Task set:
1 - In the passage on doublecortin and phospho-FIGQY neurofascin, why was E18 rat brain chosen for the coimmunoprecipitation experiment? Answer in one to three sentences.
2 - List every antibody the passage on doublecortin and phospho-FIGQY neurofascin names for immunoprecipitating or immunoblotting.

Phospho-FIGQY neurofascin coimmunoprecipitates with doublecortin from embryonic brain extracts
An in vivo interaction between doublecortin and phospho-FIGQY L1 CAMs was evaluated by immunoprecipitating doublecortin from Triton X-100 extracts of embryonic day (E) 18 rat brain membranes under nondenaturing conditions and then immunoblotting immunoprecipitated proteins with an affinity-purified anti-phospho-FIGQY antibody (Jenkins et al., 2001). E18 rat brain was selected because of the high expression of doublecortin at the equivalent embryonic age of E16.5 in mouse (Francis et al., 1999), as well as high expression of phospho-FIGQY L1 CAMs (Jenkins et al., 2001). Twenty-five percent of the cellular doublecortin is associated with the particulate fraction (Fig.2 A,M), suggesting that a fraction of doublecortin may be attached to membranes.
A 186 kDa phospho-FIGQY L1 CAM coimmunoprecipitated with antibody against doublecortin, whereas neither doublecortin (Fig.2 B, bottom panel) nor phospho-FIGQY L1 CAM was immunoprecipitated with nonspecific rabbit IgG. Heat treatment of the Triton X-100 brain membrane extracts to 55°C abolished the phospho-FIGQY L1 CAM-doublecortin interaction (Fig.2 B, right panel). These results indicate that a doublecortin 186 kDa phospho-FIGQY L1 CAM complex exists in vivo and requires native folding for one or both of these proteins. In contrast, NCAM, a cell adhesion molecule prominently expressed in embryonic brain (Fig. 2 C,Tot) that does not belong to the L1 family and lacks the FIGQY motif in its cytoplasmic domain, does not coimmunoprecipitate with doublecortin (Fig. 2 C).

Data for review:
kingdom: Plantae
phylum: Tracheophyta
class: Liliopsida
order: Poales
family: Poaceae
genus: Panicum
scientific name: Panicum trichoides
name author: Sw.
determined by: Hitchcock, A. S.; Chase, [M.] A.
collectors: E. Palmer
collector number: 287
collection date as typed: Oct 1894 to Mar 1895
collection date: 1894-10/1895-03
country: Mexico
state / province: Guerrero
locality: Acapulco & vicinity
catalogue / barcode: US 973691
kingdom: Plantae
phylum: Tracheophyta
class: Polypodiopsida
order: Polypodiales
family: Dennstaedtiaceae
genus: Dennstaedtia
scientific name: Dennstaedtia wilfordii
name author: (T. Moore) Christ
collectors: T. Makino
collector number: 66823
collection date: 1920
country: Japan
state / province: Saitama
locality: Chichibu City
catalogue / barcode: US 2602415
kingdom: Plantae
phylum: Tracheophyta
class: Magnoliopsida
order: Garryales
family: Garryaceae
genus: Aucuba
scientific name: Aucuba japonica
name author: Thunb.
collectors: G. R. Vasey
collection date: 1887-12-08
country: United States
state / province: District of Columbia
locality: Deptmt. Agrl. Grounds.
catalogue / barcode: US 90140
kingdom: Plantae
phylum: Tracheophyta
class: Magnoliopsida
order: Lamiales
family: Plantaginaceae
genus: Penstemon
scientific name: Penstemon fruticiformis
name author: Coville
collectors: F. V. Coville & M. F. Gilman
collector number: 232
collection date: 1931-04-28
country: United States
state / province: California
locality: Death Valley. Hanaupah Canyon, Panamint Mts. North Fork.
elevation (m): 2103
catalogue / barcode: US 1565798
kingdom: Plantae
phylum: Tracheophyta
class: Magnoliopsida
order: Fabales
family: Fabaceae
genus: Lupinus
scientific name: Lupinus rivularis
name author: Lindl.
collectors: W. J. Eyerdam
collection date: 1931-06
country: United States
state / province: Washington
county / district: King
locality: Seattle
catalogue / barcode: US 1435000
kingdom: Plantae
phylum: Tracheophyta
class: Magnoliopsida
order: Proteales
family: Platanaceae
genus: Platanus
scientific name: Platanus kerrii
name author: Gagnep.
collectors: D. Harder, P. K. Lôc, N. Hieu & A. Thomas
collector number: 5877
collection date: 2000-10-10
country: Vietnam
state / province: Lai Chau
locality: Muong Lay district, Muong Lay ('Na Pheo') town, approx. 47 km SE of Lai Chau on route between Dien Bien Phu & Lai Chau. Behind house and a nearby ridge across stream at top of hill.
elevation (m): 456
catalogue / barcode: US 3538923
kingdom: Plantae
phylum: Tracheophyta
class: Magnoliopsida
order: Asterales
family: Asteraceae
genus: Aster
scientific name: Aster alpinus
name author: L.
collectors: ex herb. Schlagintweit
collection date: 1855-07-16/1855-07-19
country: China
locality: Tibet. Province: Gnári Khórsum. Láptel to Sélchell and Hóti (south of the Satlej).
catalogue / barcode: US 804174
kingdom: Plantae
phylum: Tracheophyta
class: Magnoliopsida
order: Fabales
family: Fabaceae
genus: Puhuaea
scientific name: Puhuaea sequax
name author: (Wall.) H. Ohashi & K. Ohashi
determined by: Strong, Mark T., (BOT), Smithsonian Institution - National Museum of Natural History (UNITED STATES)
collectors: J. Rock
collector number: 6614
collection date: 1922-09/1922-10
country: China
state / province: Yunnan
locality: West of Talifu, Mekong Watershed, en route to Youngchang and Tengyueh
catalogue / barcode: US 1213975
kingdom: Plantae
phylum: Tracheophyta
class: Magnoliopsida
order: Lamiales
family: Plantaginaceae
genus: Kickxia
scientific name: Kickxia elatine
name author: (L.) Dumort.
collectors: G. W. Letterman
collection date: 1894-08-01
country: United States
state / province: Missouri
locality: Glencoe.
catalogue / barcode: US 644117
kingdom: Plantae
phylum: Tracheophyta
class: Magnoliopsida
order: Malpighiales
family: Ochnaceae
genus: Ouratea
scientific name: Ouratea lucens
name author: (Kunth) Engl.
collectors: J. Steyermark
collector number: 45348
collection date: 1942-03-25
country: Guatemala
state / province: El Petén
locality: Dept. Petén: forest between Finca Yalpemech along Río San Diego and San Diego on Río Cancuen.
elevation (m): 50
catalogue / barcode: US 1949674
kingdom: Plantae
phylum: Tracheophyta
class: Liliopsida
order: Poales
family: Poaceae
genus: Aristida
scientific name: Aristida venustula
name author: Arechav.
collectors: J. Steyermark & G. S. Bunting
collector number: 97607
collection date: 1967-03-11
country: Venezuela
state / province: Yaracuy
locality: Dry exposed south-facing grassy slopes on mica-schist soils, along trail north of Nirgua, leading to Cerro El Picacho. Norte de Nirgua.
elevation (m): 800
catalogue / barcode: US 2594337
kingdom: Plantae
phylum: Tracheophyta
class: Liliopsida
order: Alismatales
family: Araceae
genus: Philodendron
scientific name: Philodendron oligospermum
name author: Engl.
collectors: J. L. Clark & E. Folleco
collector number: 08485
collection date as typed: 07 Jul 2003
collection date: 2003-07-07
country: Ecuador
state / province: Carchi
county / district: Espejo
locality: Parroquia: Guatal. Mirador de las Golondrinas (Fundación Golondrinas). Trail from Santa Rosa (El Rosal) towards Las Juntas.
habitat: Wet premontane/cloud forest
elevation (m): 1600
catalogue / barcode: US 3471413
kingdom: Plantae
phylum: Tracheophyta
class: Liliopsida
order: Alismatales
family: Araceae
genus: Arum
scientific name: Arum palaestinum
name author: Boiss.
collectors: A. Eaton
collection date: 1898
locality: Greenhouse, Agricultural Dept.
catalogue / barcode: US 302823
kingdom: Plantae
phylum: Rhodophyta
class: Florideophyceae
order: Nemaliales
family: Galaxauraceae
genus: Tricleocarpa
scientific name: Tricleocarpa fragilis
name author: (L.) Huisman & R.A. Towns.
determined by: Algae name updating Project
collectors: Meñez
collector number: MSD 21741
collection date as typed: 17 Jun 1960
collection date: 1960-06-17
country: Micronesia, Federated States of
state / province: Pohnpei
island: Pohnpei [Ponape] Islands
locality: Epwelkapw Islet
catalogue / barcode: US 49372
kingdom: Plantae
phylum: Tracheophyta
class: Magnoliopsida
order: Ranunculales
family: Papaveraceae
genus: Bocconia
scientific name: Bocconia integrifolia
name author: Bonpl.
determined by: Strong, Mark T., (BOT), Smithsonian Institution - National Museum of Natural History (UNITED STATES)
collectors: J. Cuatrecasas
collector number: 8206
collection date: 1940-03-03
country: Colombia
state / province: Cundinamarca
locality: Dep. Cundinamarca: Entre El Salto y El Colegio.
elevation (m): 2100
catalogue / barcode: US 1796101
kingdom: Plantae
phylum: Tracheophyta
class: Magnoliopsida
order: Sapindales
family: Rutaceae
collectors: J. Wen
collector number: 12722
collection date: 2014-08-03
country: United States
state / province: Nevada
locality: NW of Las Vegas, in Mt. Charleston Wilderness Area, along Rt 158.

Response list:
1 - E18 rat brain was chosen because doublecortin is highly expressed at the equivalent embryonic age of E16.5 in mouse. Phospho-FIGQY L1 CAMs are also highly expressed at that stage.

2 -
- antibody against doublecortin
- affinity-purified anti-phospho-FIGQY antibody
- nonspecific rabbit IgG